The U.S. Supreme Court has held that an employer can grant preferential treatment to racial minorities under a private, voluntary AFFIRMATIVE ACTION program. Affirmative action is a concerted effort by an employer to rectify past discrimination against specific classes of individuals by giving temporary preferential treatment to the hiring and promoting of individuals from these classes until such time as true equal opportunity is achieved. The use of affirmative action is based on Title VII of the CIVIL RIGHTS ACT OF 1964 (42 U.S.C.A. § 2000e et seq.). It has proved controversial, with many white persons claiming affirmative action is in fact "reverse discrimination."



The case of Wygant v. Jackson Board of Education, 476 U.S. 267, 106 S. Ct. 1842, 90 L. Ed. 2d 260 (1986), involved minority preferences in teacher layoffs. In the face of a budget crisis, the Jackson, Mississippi, Board of Education was forced to cut teaching positions. Under the terms of the contract with the teachers' union, the board laid off more senior white teachers in order to retain less senior minority teachers. The white teachers who were laid off fought the decision, arguing that the minority preference plan unfairly discriminated against them on the basis of race, thus violating Title VII and the EQUAL PROTECTION CLAUSE of the FOURTEENTH AMENDMENT to the U.S. Constitution.

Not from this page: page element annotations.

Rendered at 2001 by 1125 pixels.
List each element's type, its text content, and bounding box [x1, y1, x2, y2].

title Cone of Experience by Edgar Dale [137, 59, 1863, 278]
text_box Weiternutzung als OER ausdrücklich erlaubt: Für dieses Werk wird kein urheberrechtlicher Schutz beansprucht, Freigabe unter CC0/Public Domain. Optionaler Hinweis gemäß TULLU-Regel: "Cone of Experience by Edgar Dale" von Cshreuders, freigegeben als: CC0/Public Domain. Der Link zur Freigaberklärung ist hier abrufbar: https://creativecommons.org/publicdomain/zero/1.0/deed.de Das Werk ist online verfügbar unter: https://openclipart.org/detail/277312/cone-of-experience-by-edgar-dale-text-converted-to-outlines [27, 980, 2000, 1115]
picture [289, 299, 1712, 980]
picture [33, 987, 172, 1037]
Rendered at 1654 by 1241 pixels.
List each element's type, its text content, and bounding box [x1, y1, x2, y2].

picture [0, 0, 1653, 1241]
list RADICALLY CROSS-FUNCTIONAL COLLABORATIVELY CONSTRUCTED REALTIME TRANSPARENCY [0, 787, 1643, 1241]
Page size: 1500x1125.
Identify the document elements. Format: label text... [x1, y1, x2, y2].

Though there was no majority opinion, the Supreme Court agreed that the school board had violated the Constitution. Writing for a plurality, Justice LEWIS F. POWELL found that race-based preferences must be subjected to the STRICT SCRUTINY standard of equal protection review. Strict scrutiny reverses the ordinary presumption of constitutionality, with the government carrying the BURDEN OF PROOF that its challenged policy is constitutional. To withstand strict scrutiny, the government must show that its policy is necessary to achieve a compelling state interest. If this is proved, the state must then demonstrate that the legislation is narrowly tailored to achieve the intended result. Strict scrutiny is far more stringent than the traditional RATIONAL BASIS TEST, which only requires the government to offer a reasonable ground for the legislation.

Applying strict scrutiny, the plurality concluded that the school board had no compelling interest in remedying "societal discrimination" and suggested that prior institutional discrimination supplied the only permissible justification for "race-based remedies." However, even if the school board had discriminated in the past, "the burden that a preferential-layoffs scheme imposes on innocent parties" would be too great to be constitutionally acceptable. Powell noted that while minority hiring goals "impose a diffuse burden, often foreclosing only one of several opportunities, layoffs impose the entire burden of achieving racial equality on particular individuals, often resulting in serious disruption of their lives." That burden was too intrusive and therefore failed the strict scrutiny requirement that a race-based remedy be narrowly tailored to achieve its ends.

The Wygant decision imposed a higher burden on government to justify affirmative action programs, especially when white employees are laid off in order to retain minority employees. The Court left open, however, the possibility that it would find other governmental interests to be sufficiently important or compelling to sustain the use of affirmative action policies.